WSFS Wealth Investments markets various third-party investment and insurance products to Bank customers through the Bank’s retail banking system. 1832 Holdings, Inc. was formed to hold certain debt and equity investment securities. Monarch provides commercial domicile services which include providing employees, directors, subleases of office facilities and registered agent services in Delaware and Nevada.

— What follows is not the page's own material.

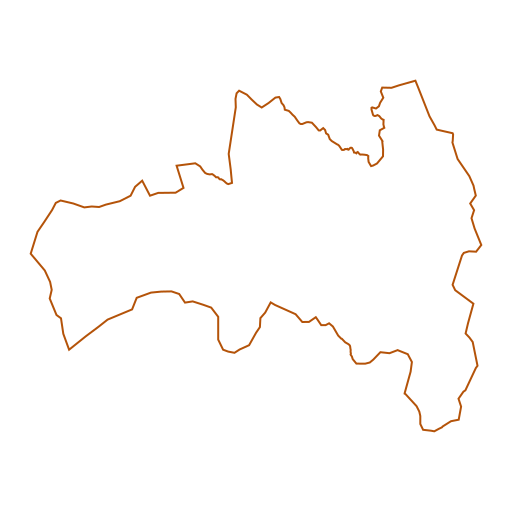 outline of Zaria, Kaduna, Nigeria
{"feature_id": "59680162B50201894093674", "entity_name": "Zaria", "entity_type": "district", "adm_level": 2, "iso_a3": "NGA", "parent_name": "Nigeria", "parent_adm1": "Kaduna", "projection": "natural_earth1", "projection_center": [7.7, 11.029], "detail": "fine", "context": "isolated", "style": "outline", "palette": "amber", "viewbox_px": 512, "rotation_deg": 0, "n_neighbors": 0, "source": "geoboundaries", "source_scale": "gbopen_adm2", "svg_char_len": 3607}
<svg xmlns="http://www.w3.org/2000/svg" viewBox="0 0 512 512"><path d="M442.0,427.3L442.6,426.5L451.0,421.2L458.7,419.7L461.1,406.6L458.5,398.7L463.4,391.7L465.4,390.3L475.9,367.9L477.5,365.8L477.5,365.7L472.7,342.0L469.4,337.5L465.6,333.5L468.0,323.3L473.4,303.7L455.2,290.2L452.6,284.8L462.0,255.5L463.8,252.9L469.0,251.3L476.1,251.7L481.3,245.0L474.6,228.5L471.5,218.2L474.1,210.2L470.2,203.5L475.8,195.6L474.2,188.9L473.5,185.6L469.3,176.1L457.6,159.0L452.8,143.7L452.4,142.3L452.7,141.2L453.1,134.4L452.6,133.2L445.0,131.5L436.7,129.6L434.6,125.4L429.5,116.3L418.0,87.1L415.4,80.7L399.1,85.3L391.5,87.8L382.2,87.6L380.8,91.4L383.3,97.7L380.1,102.8L378.9,106.3L376.0,108.5L372.2,107.4L371.5,107.8L371.5,109.5L373.0,114.8L373.4,115.4L374.1,115.8L374.8,116.0L375.7,115.9L377.5,115.1L379.3,116.1L381.3,118.6L382.7,119.5L383.6,119.8L383.4,124.4L383.7,125.6L383.8,126.3L384.3,127.8L379.8,130.3L379.0,135.6L382.4,141.0L382.2,141.1L382.6,145.0L383.1,149.6L383.0,156.3L377.0,163.5L373.0,165.6L371.4,166.0L371.1,166.1L370.7,165.5L368.6,161.9L368.4,160.0L368.2,158.5L368.3,156.0L367.0,155.1L365.1,154.8L364.3,154.7L362.0,154.5L360.2,154.6L358.9,153.4L357.7,152.0L357.1,152.3L356.3,153.3L355.7,152.8L354.0,152.5L353.8,151.5L353.7,151.2L352.5,148.8L351.9,147.9L351.2,147.7L350.4,147.8L349.1,149.0L348.6,149.7L348.0,149.6L347.4,148.9L346.0,149.2L345.3,149.0L344.8,149.1L344.3,149.7L343.0,150.0L341.8,149.8L341.4,149.1L340.8,148.3L340.5,147.7L339.7,146.6L339.1,145.7L338.3,145.0L338.1,144.8L337.0,144.3L331.7,141.0L329.7,139.0L329.5,138.3L328.9,136.7L328.2,134.7L326.1,133.4L325.5,131.4L325.1,130.0L323.2,128.1L320.1,130.5L318.7,130.4L316.1,127.2L311.9,122.7L308.1,122.1L306.4,122.3L302.3,124.0L300.7,124.0L299.4,123.3L297.3,120.5L294.7,116.7L292.5,114.7L290.7,112.7L288.8,110.9L284.8,109.7L284.5,107.4L283.6,105.3L281.6,103.0L280.9,100.8L280.4,99.2L279.1,97.0L275.4,97.6L268.6,103.0L261.7,107.5L256.9,104.5L251.5,99.4L246.9,94.7L239.1,90.7L236.6,93.3L235.5,98.9L235.8,107.3L228.7,153.9L230.7,169.4L231.3,175.9L232.0,182.9L228.3,184.1L227.0,183.6L225.6,182.5L224.6,181.5L223.1,180.3L221.1,179.2L220.1,179.4L218.8,178.4L218.4,177.5L217.4,177.2L216.1,177.3L215.0,176.2L213.3,174.8L212.1,174.1L209.7,174.4L207.1,173.9L205.2,173.0L203.6,171.1L202.3,169.5L200.2,166.4L195.3,163.3L176.6,165.7L183.5,187.9L175.6,192.7L158.2,192.9L150.0,195.7L142.2,180.7L135.1,186.8L130.6,195.7L119.8,201.2L105.9,204.6L99.1,207.0L91.7,206.5L84.3,207.4L73.3,203.5L60.6,200.5L55.8,202.9L52.1,210.0L44.0,222.3L37.5,231.8L30.7,253.7L44.8,270.5L50.1,281.9L51.7,289.8L51.4,291.2L49.7,298.5L56.5,315.0L61.0,318.3L63.3,333.8L69.1,349.7L85.8,336.3L99.0,326.4L107.6,319.6L132.1,309.4L136.7,297.8L142.5,295.7L151.0,292.6L161.2,291.6L171.5,291.4L179.2,294.0L185.0,302.6L192.7,301.4L203.0,304.7L211.2,307.6L218.2,316.8L218.2,339.6L221.4,346.2L223.1,349.7L228.2,351.6L234.5,352.8L239.6,349.5L249.1,345.2L256.1,332.7L259.9,327.1L260.4,318.1L265.2,312.6L270.7,302.4L275.1,305.0L295.6,314.2L302.3,322.0L309.0,321.9L315.8,317.2L317.5,319.6L321.2,325.1L325.7,325.1L329.1,323.3L332.9,326.5L338.2,335.6L341.3,338.7L341.9,338.8L343.4,340.4L345.2,342.3L348.5,344.2L349.6,345.2L350.0,345.9L350.2,346.8L350.4,348.5L350.5,349.0L350.7,350.0L350.6,351.0L350.6,352.1L350.9,353.3L350.6,354.6L351.9,356.5L352.7,359.1L356.4,363.6L365.1,363.7L369.8,362.5L373.3,359.6L380.4,352.2L389.5,353.2L397.7,350.1L398.0,350.3L407.8,354.2L408.5,355.6L411.9,362.0L410.6,371.7L404.6,393.4L404.6,393.6L405.4,394.0L416.6,406.2L419.3,411.6L420.3,416.0L420.3,424.0L423.1,429.8L431.0,430.7L434.3,431.3L438.9,428.8L442.0,427.3L442.0,427.3Z" fill="none" stroke="#b45309" stroke-width="2"/></svg>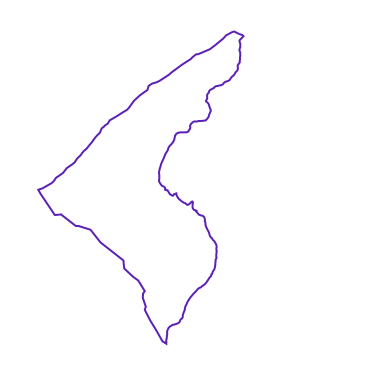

Certain reclassifications have been made to the prior year’s Consolidated Financial Statements to conform to the current year’s presentation. All significant intercompany accounts and transactions were eliminated in consolidation.
Business Combinations
On August 7, 2018, WSFS and Beneficial Bancorp, Inc. (Beneficial) entered into an Agreement and Plan of Reorganization (as amended from time to time, the Merger Agreement), pursuant to which, subject to the terms and conditions of the Merger Agreement, among other things, (i) Beneficial will merge with and into WSFS, with WSFS continuing as the surviving corporation (the “Merger”) and (ii) simultaneously, Beneficial Bank will merge with and into WSFS Bank, with WSFS Bank continuing as the surviving bank (the “Bank Merger” and, together with the Merger, the “Mergers”). Subject to the terms and conditions of the Merger Agreement, stockholders of Beneficial will receive 0.3013 shares of WSFS common stock and $2.93 in cash for each share of Beneficial common stock. Approvals from both WSFS and Beneficial shareholders were received in December 2018. The Mergers, which are subject to customary closing conditions, are expected to close on March 1, 2019.